[[ Excerpt provided, beginning ]]

Typeform vs Tally vs Fillout for Indie Hackers in 2026: Which Form Builder Is Worth It?
Typeform charges $25/month for 100 responses. Tally gives you unlimited responses for free. Fillout sits in the middle with 1,000 free responses and better automations. Here is which one actually makes sense.
Typeform charges $25 a month for 100 form responses. One hundred. If you run any kind of SaaS waitlist, feedback survey, or onboarding form and you get more than a hundred replies, you're either upgrading to $50/month or turning people away.
Meanwhile Tally gives you unlimited responses for free. Fillout gives you 1,000 for free. Both include conditional logic, Stripe payments, and integrations that Typeform gates behind paid plans.
This is not a subtle difference. It's the kind of pricing gap that makes you wonder who Typeform's forms are actually for in 2026.
This comparison is specifically for indie hackers and solo developers. Not enterprise marketing teams. Not agencies running 50 client forms. People building SaaS products who need a contact form, a feedback survey, a waitlist signup, and maybe a payment collection flow without adding $25-$83 a month to their tool costs.
The short answer: Tally for almost everything. Fillout when you need deeper automation or database sync. Typeform only if you need its specific conversational UX and nothing else will do.

[[ Excerpt provided, end ]]

**Task item A**
Translate this sentence from the form builder comparison into French: "Meanwhile Tally gives you unlimited responses for free."
**Task item B**
Copy the form builder comparison word for word between "This is not" and "their tool costs.", inclusive.
**Task item C**
Pick up the form builder comparison after its final sentence and keep writing.

[[ Dataset content, beginning ]]

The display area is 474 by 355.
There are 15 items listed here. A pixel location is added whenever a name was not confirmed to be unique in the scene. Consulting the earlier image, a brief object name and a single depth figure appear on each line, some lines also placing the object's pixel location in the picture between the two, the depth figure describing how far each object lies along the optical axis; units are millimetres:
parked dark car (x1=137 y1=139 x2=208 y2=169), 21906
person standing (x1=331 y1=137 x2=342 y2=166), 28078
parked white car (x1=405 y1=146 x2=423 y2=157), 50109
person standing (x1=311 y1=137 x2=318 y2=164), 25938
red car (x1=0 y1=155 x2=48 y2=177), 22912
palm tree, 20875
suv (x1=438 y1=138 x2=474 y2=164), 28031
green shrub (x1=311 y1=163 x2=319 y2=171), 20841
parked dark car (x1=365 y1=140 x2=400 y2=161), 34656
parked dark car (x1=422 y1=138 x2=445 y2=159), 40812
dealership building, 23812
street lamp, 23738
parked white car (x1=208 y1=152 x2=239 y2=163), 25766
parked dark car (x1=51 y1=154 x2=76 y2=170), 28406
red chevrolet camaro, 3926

[[ Dataset content, end ]]
[[ Dataset content, beginning ]]

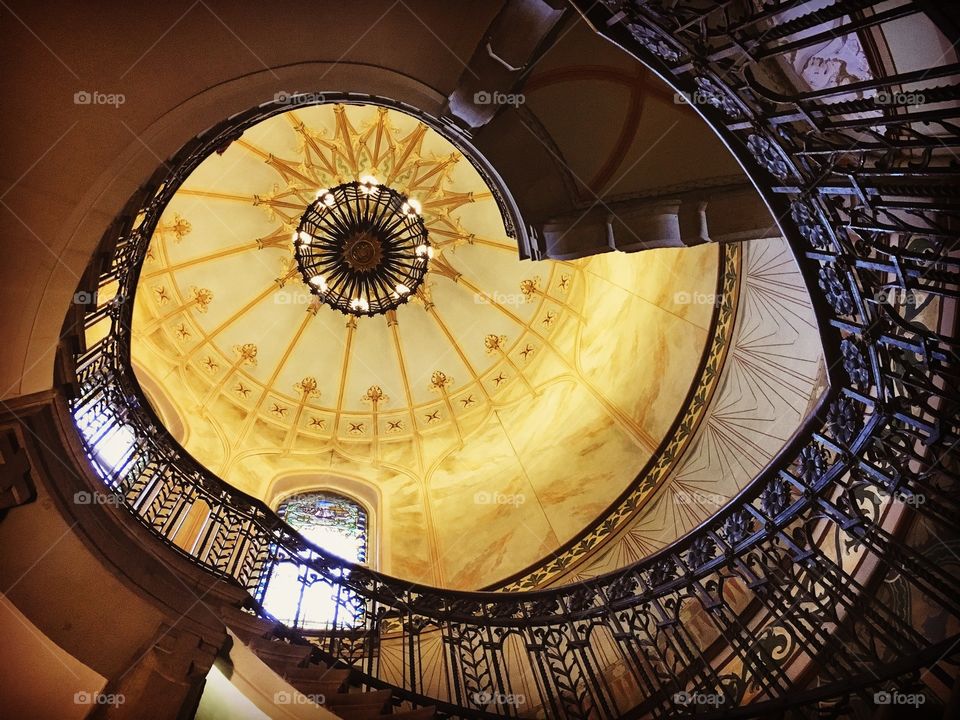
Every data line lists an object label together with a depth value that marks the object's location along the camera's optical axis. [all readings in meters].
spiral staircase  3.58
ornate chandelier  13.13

[[ Dataset content, end ]]

**Your response A**
Pendant ce temps, Tally vous offre des réponses illimitées gratuitement.

**Your response B**
This is not a subtle difference. It's the kind of pricing gap that makes you wonder who Typeform's forms are actually for in 2026.
This comparison is specifically for indie hackers and solo developers. Not enterprise marketing teams. Not agencies running 50 client forms. People building SaaS products who need a contact form, a feedback survey, a waitlist signup, and maybe a payment collection flow without adding $25-$83 a month to their tool costs.

**Your response C**
Quick Verdict
| Typeform | Tally | Fillout | |
|---|---|---|---|
| Free responses/month | 10 | Unlimited | 1,000 |
| Free conditional logic | No | Yes | Yes |
| Free payments | No | Yes (Stripe) | Yes (Stripe) |
| Free file uploads | No | Yes (10MB) | Yes |
| Remove branding (free) | No | No | No |
| Paid entry | $25/month | $24/month | $15/month |
| Best for | Polished conversational forms | Everything else for free | Automation-heavy workflows |
Typeform in 2026
Typeform is the oldest and most polished of the three. The one-question-at-a-time conversational interface still looks better than anything Tally or Fillout produce by default. If you are collecting high-stakes information (job applications, user interviews, sales discovery calls) where presentation matters, Typeform forms feel premium in a way the alternatives don't quite match.
The problem is that "polished UI" is now the only defensible reason to pay for it.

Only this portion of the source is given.